=== ENTRIES SHOWN ===
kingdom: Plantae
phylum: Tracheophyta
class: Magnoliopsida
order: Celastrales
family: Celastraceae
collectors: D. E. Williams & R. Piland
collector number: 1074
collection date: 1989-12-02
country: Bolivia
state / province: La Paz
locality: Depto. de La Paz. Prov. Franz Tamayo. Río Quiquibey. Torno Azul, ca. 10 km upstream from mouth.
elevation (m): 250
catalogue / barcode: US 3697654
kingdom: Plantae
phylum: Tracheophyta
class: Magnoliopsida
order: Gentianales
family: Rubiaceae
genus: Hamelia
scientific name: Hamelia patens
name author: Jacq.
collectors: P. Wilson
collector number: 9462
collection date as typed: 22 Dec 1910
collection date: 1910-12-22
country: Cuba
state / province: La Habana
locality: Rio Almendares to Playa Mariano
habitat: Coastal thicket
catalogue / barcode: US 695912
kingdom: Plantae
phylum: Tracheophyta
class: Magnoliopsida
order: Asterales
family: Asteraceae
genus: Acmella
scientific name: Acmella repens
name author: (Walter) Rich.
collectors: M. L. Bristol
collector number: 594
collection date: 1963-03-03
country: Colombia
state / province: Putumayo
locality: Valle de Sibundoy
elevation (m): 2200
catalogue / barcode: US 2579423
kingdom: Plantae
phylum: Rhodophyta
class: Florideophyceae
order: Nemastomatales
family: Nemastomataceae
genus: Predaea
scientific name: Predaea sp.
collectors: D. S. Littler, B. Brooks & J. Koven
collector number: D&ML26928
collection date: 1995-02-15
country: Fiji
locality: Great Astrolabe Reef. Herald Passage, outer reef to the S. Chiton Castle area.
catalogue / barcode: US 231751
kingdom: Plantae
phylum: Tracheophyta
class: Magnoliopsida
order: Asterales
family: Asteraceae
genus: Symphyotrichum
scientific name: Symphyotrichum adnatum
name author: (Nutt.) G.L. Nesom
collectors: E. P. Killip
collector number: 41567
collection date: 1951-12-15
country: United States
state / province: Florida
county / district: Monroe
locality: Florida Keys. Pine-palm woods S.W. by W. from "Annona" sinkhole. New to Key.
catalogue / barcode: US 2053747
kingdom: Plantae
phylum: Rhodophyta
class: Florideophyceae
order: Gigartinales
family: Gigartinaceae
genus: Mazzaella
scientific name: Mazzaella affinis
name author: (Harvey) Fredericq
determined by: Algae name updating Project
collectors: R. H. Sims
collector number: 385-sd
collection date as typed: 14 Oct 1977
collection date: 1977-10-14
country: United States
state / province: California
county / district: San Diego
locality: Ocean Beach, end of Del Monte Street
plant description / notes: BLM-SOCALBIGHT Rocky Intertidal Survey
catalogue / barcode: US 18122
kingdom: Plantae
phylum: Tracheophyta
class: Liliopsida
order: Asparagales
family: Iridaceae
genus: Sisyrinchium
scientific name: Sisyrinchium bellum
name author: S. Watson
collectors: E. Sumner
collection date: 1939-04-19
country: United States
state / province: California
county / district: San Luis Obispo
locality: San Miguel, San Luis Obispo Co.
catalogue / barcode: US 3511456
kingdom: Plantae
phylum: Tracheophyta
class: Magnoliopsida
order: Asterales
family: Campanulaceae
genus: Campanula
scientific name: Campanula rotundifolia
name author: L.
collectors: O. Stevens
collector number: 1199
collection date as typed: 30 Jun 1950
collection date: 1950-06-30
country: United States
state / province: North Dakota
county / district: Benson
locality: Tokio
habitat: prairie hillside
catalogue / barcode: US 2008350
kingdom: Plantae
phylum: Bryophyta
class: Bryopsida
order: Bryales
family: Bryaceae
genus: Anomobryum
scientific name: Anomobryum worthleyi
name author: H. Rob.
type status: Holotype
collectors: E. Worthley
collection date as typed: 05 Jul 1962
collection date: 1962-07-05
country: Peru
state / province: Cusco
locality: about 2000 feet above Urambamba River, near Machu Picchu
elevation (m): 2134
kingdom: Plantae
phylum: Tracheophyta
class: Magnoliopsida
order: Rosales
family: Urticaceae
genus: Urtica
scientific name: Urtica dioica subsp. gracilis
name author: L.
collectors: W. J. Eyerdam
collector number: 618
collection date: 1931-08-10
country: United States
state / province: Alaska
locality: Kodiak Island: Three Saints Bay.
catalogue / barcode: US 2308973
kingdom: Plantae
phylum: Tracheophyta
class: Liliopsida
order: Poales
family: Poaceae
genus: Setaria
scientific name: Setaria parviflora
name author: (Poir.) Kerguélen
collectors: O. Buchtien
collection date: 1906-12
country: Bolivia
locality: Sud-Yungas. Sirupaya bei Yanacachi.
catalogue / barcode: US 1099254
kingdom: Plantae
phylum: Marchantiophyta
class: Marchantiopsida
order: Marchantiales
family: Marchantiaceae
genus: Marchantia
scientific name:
===
== INSTRUCTIONS FOR THE TASK ==
How many lines in the material above contain the string "family"? Case counts. Reply with the number alone.

== REPLY ==
12